# Work to be completed
Make an exact copy of the records, with the images left out.

(Structured pose outputs)
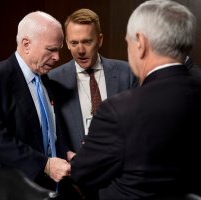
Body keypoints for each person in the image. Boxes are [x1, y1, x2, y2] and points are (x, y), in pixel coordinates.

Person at [70, 1, 201, 199]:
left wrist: (79, 161)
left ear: (140, 42)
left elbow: (83, 174)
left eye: (127, 42)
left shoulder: (118, 110)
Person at [0, 11, 71, 192]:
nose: (57, 57)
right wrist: (45, 164)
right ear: (26, 44)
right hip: (7, 189)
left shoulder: (45, 80)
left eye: (59, 50)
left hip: (46, 188)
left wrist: (65, 153)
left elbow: (50, 132)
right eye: (51, 49)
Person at [48, 8, 136, 152]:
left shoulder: (126, 73)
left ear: (100, 40)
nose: (80, 50)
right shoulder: (53, 80)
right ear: (67, 43)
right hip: (76, 168)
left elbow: (138, 124)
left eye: (87, 42)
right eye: (74, 43)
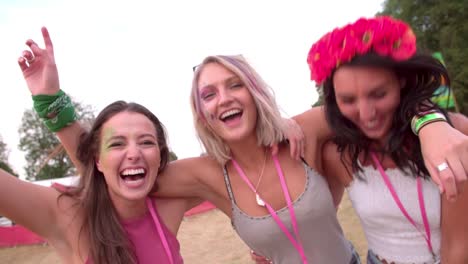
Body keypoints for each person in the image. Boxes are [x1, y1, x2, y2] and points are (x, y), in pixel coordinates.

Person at [20, 26, 468, 263]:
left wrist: (432, 123)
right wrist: (51, 104)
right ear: (202, 112)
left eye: (234, 85)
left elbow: (376, 106)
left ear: (254, 93)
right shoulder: (203, 175)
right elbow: (117, 159)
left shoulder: (305, 131)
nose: (224, 98)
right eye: (209, 93)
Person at [305, 16, 468, 263]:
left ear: (401, 81)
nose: (367, 114)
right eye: (348, 100)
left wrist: (430, 122)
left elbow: (458, 248)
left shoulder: (453, 138)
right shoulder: (338, 156)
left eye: (379, 94)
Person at [0, 98, 196, 263]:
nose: (134, 154)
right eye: (117, 144)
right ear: (98, 161)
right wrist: (48, 97)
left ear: (160, 157)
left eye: (146, 142)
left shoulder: (170, 206)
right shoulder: (69, 216)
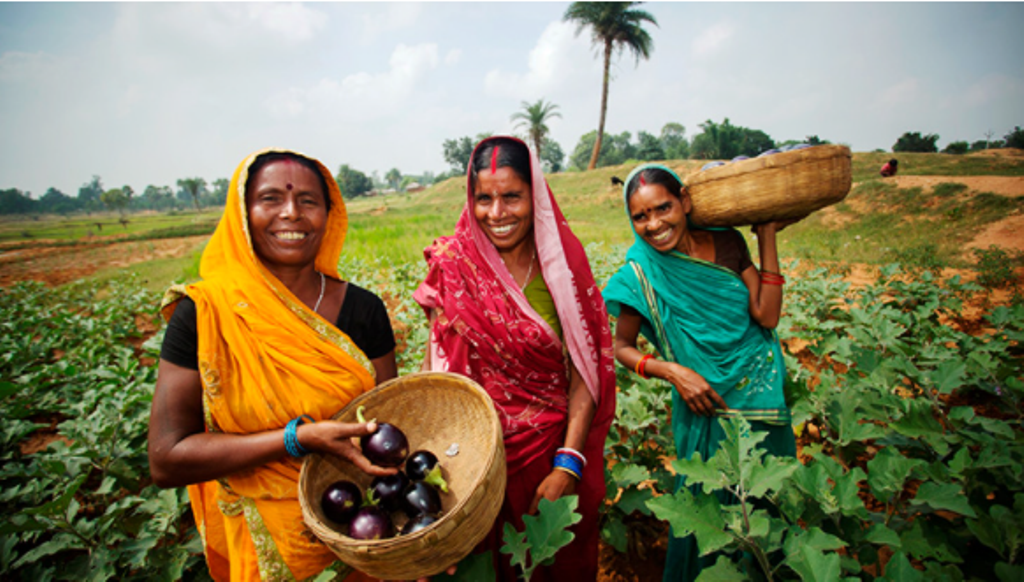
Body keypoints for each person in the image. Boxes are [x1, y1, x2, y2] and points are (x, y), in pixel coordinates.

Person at [148, 148, 400, 581]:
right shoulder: (206, 313)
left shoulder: (364, 310)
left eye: (307, 201)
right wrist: (297, 439)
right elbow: (167, 459)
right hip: (266, 544)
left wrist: (415, 535)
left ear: (328, 214)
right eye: (270, 199)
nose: (291, 213)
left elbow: (388, 436)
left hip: (360, 535)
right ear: (243, 213)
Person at [413, 136, 617, 581]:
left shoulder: (562, 268)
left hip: (548, 458)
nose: (497, 213)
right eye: (483, 199)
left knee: (548, 563)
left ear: (535, 196)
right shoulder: (454, 267)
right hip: (471, 465)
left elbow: (585, 373)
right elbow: (438, 373)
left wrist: (569, 462)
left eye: (511, 197)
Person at [601, 164, 797, 582]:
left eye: (663, 208)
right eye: (640, 216)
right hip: (703, 404)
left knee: (769, 507)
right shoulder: (640, 274)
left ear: (685, 202)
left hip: (759, 394)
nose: (653, 225)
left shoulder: (727, 243)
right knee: (708, 520)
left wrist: (766, 237)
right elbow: (620, 347)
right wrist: (673, 372)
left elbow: (767, 314)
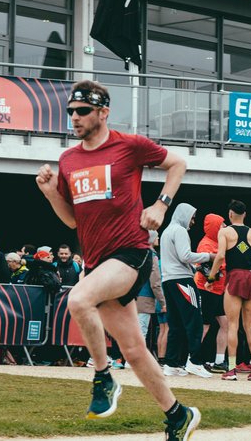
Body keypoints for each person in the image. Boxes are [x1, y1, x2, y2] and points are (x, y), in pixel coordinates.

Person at [36, 79, 199, 440]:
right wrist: (50, 194)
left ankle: (103, 376)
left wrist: (160, 205)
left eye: (83, 111)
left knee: (78, 298)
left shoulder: (129, 146)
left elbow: (178, 164)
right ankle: (178, 415)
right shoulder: (69, 159)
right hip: (96, 262)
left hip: (130, 253)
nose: (74, 118)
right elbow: (72, 219)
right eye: (71, 112)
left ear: (103, 112)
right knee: (135, 351)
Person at [208, 200, 251, 381]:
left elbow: (221, 255)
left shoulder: (225, 232)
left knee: (233, 325)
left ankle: (231, 369)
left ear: (230, 214)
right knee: (249, 325)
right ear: (245, 215)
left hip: (234, 277)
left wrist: (211, 277)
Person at [160, 203, 216, 378]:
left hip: (168, 280)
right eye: (192, 217)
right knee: (195, 321)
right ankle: (195, 362)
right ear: (185, 215)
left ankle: (172, 363)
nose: (193, 221)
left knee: (175, 324)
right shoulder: (180, 231)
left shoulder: (166, 232)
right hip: (182, 280)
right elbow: (185, 256)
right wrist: (209, 256)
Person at [194, 213, 229, 374]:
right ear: (215, 227)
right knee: (204, 325)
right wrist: (216, 273)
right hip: (205, 289)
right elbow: (201, 266)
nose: (225, 227)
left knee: (225, 324)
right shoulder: (205, 244)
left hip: (218, 290)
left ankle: (219, 361)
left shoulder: (221, 243)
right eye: (222, 224)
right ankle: (192, 359)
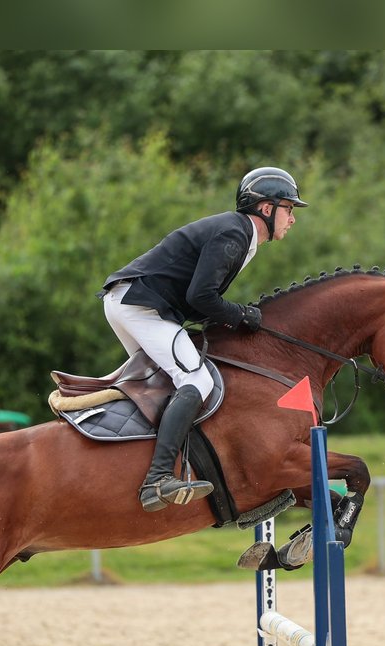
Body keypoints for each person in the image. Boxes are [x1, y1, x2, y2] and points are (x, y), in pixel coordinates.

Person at [101, 166, 308, 512]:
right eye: (289, 209)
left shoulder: (239, 234)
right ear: (267, 209)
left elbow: (198, 301)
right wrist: (242, 315)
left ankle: (147, 466)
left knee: (167, 386)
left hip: (135, 304)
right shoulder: (235, 234)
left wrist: (231, 317)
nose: (293, 218)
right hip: (141, 307)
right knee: (195, 378)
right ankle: (157, 479)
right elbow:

# Answer space
Body keypoints for each person in the image. Boxes are [x1, y1, x2, y2] and points are (x, y), in pixel coordinates.

Person at [70, 1, 201, 199]:
left wrist: (79, 161)
left ear: (140, 42)
left elbow: (83, 174)
left eye: (127, 42)
left shoulder: (118, 110)
Person at [0, 11, 71, 192]:
nose: (57, 57)
right wrist: (45, 164)
right ear: (26, 44)
right hip: (7, 189)
left shoulder: (45, 80)
left eye: (59, 50)
left hip: (46, 188)
left wrist: (65, 153)
left elbow: (50, 132)
right eye: (51, 49)
Person at [48, 8, 136, 152]:
left shoulder: (126, 73)
left ear: (100, 40)
nose: (80, 50)
right shoulder: (53, 80)
right ear: (67, 43)
right hip: (76, 168)
left elbow: (138, 124)
left eye: (87, 42)
right eye: (74, 43)
Body keypoints for each person in the image. Boxes are [x1, y1, x2, y2] and points are (x, y), in pixel coordinates.

Person at [20, 26, 468, 263]:
left wrist: (432, 123)
right wrist: (51, 104)
right ear: (202, 112)
left eye: (234, 85)
left elbow: (376, 106)
left ear: (254, 93)
right shoulder: (203, 175)
right elbow: (117, 159)
left shoulder: (305, 131)
nose: (224, 98)
right eye: (209, 93)
Person at [305, 16, 468, 263]:
left ear: (401, 81)
nose: (367, 114)
right eye: (348, 100)
left wrist: (430, 122)
left elbow: (458, 248)
left shoulder: (453, 138)
right shoulder: (338, 156)
left eye: (379, 94)
Person at [0, 98, 196, 263]:
nose: (134, 154)
right eye: (117, 144)
right ear: (98, 161)
right wrist: (48, 97)
left ear: (160, 157)
left eye: (146, 142)
left shoulder: (170, 206)
right shoulder: (69, 216)
Body keypoints for each person in the image. Boxes are [x1, y1, x2, y2] and points are (x, y), in pixel coordinates.

Person at [148, 148, 400, 581]:
right shoulder: (206, 313)
left shoulder: (364, 310)
left eye: (307, 201)
right wrist: (297, 439)
right elbow: (167, 459)
right hip: (266, 544)
left wrist: (415, 535)
left ear: (328, 214)
right eye: (270, 199)
nose: (291, 213)
left elbow: (388, 436)
left hip: (360, 535)
right ear: (243, 213)
Person at [413, 136, 617, 581]:
left shoulder: (562, 268)
left hip: (548, 458)
nose: (497, 213)
right eye: (483, 199)
left knee: (548, 563)
left ear: (535, 196)
right shoulder: (454, 267)
right hip: (471, 465)
left elbow: (585, 373)
right elbow: (438, 373)
left wrist: (569, 462)
left eye: (511, 197)
Person at [601, 164, 797, 582]:
left eye: (663, 208)
right eye: (640, 216)
right hip: (703, 404)
left knee: (769, 507)
right shoulder: (640, 274)
left ear: (685, 202)
left hip: (759, 394)
nose: (653, 225)
left shoulder: (727, 243)
right knee: (708, 520)
left wrist: (766, 237)
right elbow: (620, 347)
right wrist: (673, 372)
left elbow: (767, 314)
Body keypoints for each person in the image. Boxes are [x1, y1, x2, y2] and points are (x, y), in pixel coordinates.

Person at [36, 79, 199, 440]:
right wrist: (50, 194)
left ankle: (103, 376)
left wrist: (160, 205)
left eye: (83, 111)
left knee: (78, 298)
left shoulder: (129, 146)
left elbow: (178, 164)
right ankle: (178, 415)
right shoulder: (69, 159)
right hip: (96, 262)
left hip: (130, 253)
nose: (74, 118)
right elbow: (72, 219)
right eye: (71, 112)
left ear: (103, 112)
right knee: (135, 351)
Person at [208, 200, 251, 381]:
left elbow: (221, 255)
left shoulder: (225, 232)
left knee: (233, 325)
left ankle: (231, 369)
left ear: (230, 214)
right knee: (249, 325)
right ear: (245, 215)
left hip: (234, 277)
left wrist: (211, 277)
Person at [160, 203, 216, 378]:
left hip: (168, 280)
right eye: (192, 217)
right knee: (195, 321)
right ankle: (195, 362)
right ear: (185, 215)
left ankle: (172, 363)
nose: (193, 221)
left knee: (175, 324)
right shoulder: (180, 231)
left shoulder: (166, 232)
right hip: (182, 280)
right elbow: (185, 256)
right wrist: (209, 256)
Person at [194, 213, 229, 374]:
right ear: (215, 227)
right knee: (204, 325)
right wrist: (216, 273)
right hip: (205, 289)
right elbow: (201, 266)
nose: (225, 227)
left knee: (225, 324)
right shoulder: (205, 244)
left hip: (218, 290)
left ankle: (219, 361)
left shoulder: (221, 243)
right eye: (222, 224)
right ankle: (192, 359)
Body keypoints for each person in the image. Boxes are [x1, y1, x2, y2] and points are (x, y), in pixel coordinates.

Person at [101, 166, 308, 512]:
right eye: (289, 209)
left shoulder: (239, 234)
right ear: (267, 209)
left elbow: (198, 301)
right wrist: (242, 315)
left ankle: (147, 466)
left knee: (167, 386)
left hip: (135, 304)
right shoulder: (235, 234)
left wrist: (231, 317)
nose: (293, 218)
right hip: (141, 307)
right knee: (195, 378)
right ankle: (157, 479)
right elbow:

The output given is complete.